Families Want a Lengthy, Detailed Report
Parents/Carers consistently said they appreciated a detailed account of their young person’s autistic traits, and that the length of the report helped them have confidence in the outcome. As one family commented, “It was good how it went in depth on every part, I found it really helpful so I could trust it and know you’d done your job [...] It described [X’s] difficulties completely, everything was bang on about [X] from the professionals throughout the report”. Likewise, another family noted, “It’s a big thing, a diagnosis, so you need that length to see how it was concluded”. Occasionally families commented that a very lengthy report could potentially be confusing, but the consensus was that a longer report was preferred. Families generally agreed that “It would never be too long […] the more information the better”.
Families Want a Sensitive Report that Reflects their Young Person on their Own Terms
Several parents/carers spoke with appreciation that the report was their young person “to a T”. In part, they linked this to the direct inclusion of the young person’s and family’s own words in the report. One family said, “I loved the bits where you added words [X] used. It felt honest and like he had been listened to. The child’s words haven’t been turned to mean something else, it proves they’ve listened to the child and not interpreted it into something else”. Another family felt similarly: “It was really personal and specific to [X], it was really good where you put in things he actually said in the appointment, like where he corrected someone in the assessment, I can just imagine him saying that, by quoting him in the report it gave me confidence you had listened to him and got him”. Parents commented on their own experiences of feeling listened to and considered by clinicians; e.g. “In the report you can see that my point of view is really listened to and taken into the report […] And the way it’s written is careful, they’ve taken a lot of things into consideration and thought about how I’d feel reading it as a parent and it’s very respectful how they’ve done it.”
Families Want a Report that Celebrates their Young Person’s Strengths
One parent commented, “Autism brings some really special stuff, it’s really nice to talk about what he shines at and see that reflected in the report […] There’s not much opportunity for you to hear about all the things he shines at. It’s nice to focus on interests, and in a really positive way that doesn’t see them as a problem, like seeing his trains as something great about him rather than a quirky thing”. Discussing strengths allows the report a more hopeful, celebratory tone. As one family said, “Definitely there were strengths mentioned in the report. It gave us lots as parents to arm ourselves with in putting a positive mind-set on it all”.
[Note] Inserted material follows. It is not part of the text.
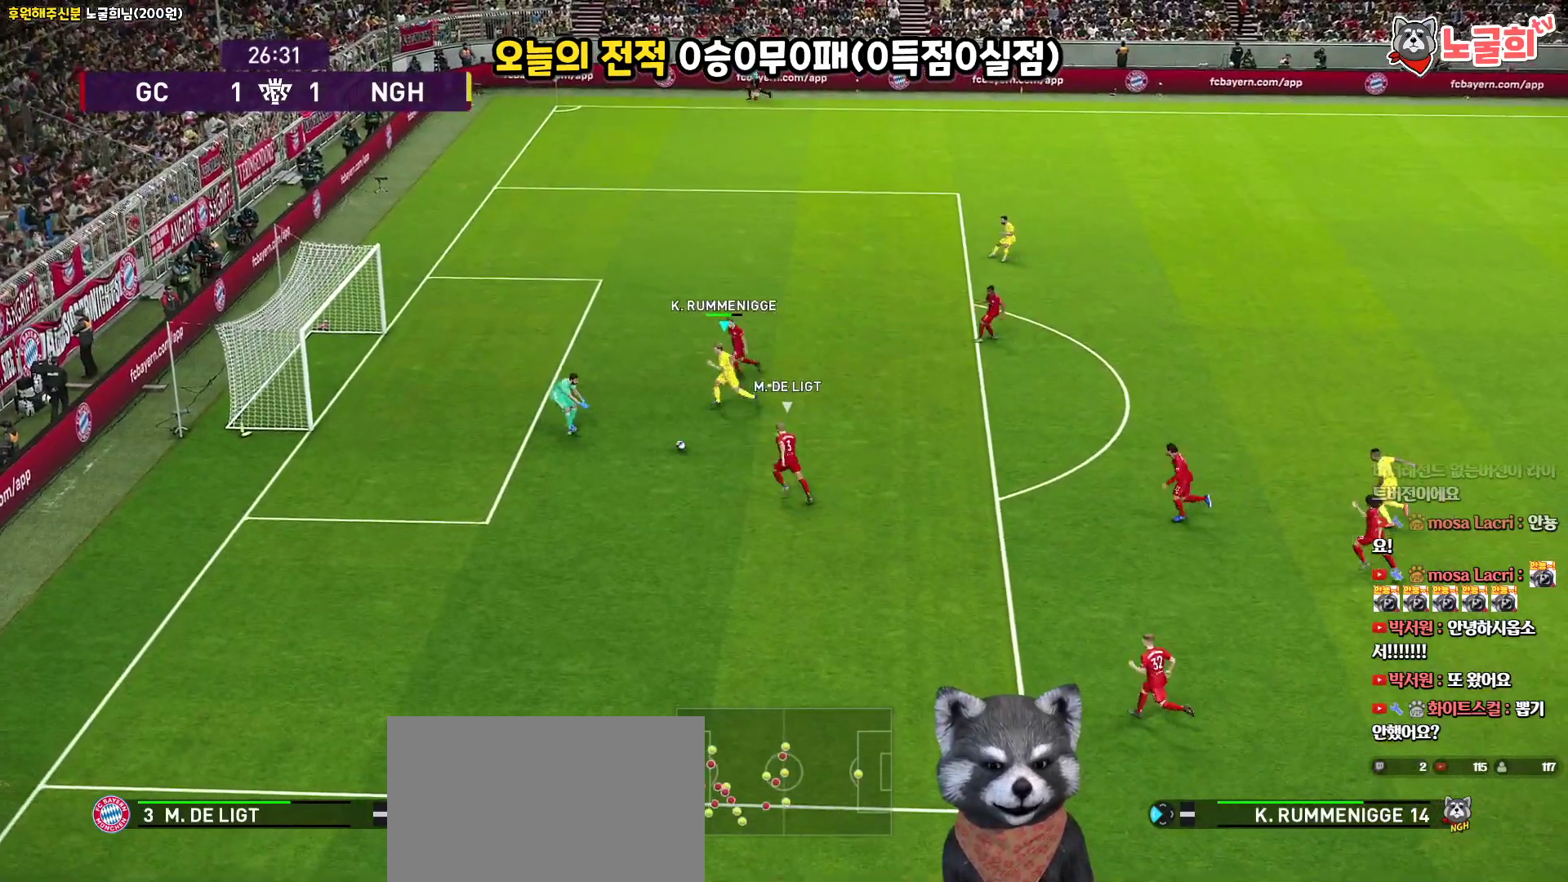
{"buttons": ["L1"], "left_stick": "down-right", "right_stick": "center", "events": [[83, "L3", "up"], [267, "left_stick", "down"], [400, "left_stick", "down-right"], [483, "L1", "down"]]}
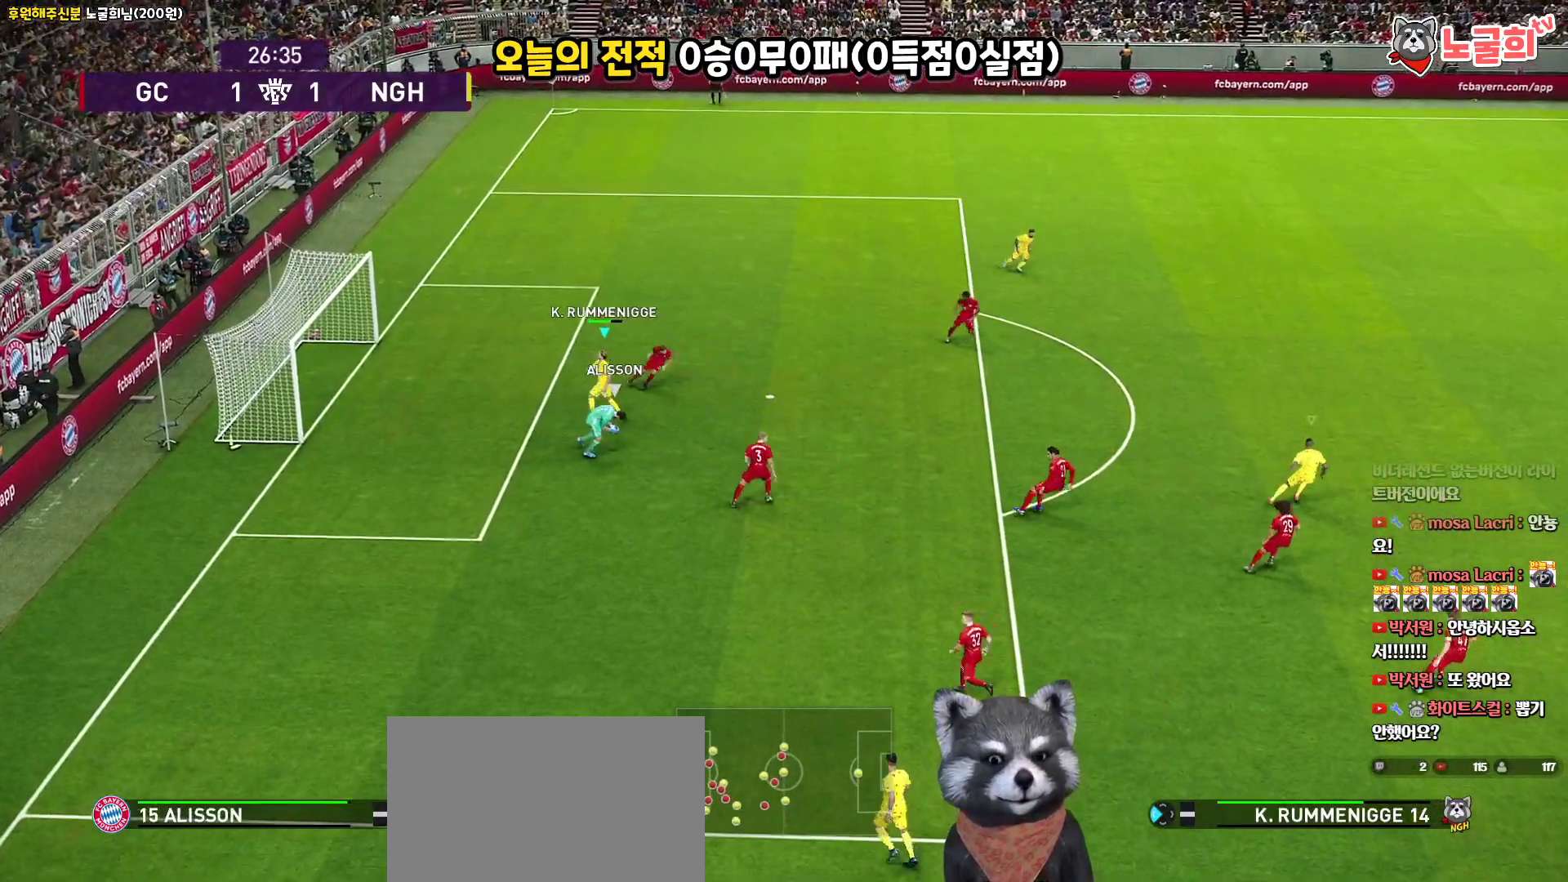
{"buttons": [], "left_stick": "right", "right_stick": "center", "events": [[233, "L1", "up"], [500, "left_stick", "right"]]}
Families Want the Report to be Clear and Accessible in its Structure and Language
This need was often met by the reports. For instance, one parent commented, “It’s written in really clear and accessible language, I could see the effort was there to do that [...] It’s all set out really clearly with all the criteria and it was clear whether she had met each, it was great to see the evidence from each party set out so clearly”. Another family shared a similar view, “They put it in their own words so you could understand everything, it read like something someone just wrote normally, not really long words, it was understandable by me and [X]”. However, not all parents agreed, as some parents felt you needed to have “insider knowledge” in order to understand the report in full. One parent noted, “I think it was probably easier for me to read as I work in learning disabilities. It’s just quite long and there’s lots of different bits to it. I think you kind of need to know what you’re looking at to get it”. One parent (possibly without this “insider knowledge”) shared the following: “The criteria were difficult to follow. I didn’t realise that it was split into separate sections for each criteria. It’s not obvious when you look at it what that means. And I thought it would all be the parent stuff then school or whatever rather than split into each criteria [...] It could have been a bit clearer, maybe having an introduction at the top so you understand how it’s set out.” As such, the structure of the report sometimes seemed more appropriate to professionals than families. Another parent made the same suggestion that we include an additional parent-driven summary at the top of the report to help orientate the family to what they are seeing: “The only thing that is a challenge is that the report is driven by several audiences – parents, school and GP. Maybe there could be a small summary that is more parent driven that is softer that is more simplified and says some of the nice things about the child as well as challenges and these are the things you could do to help.”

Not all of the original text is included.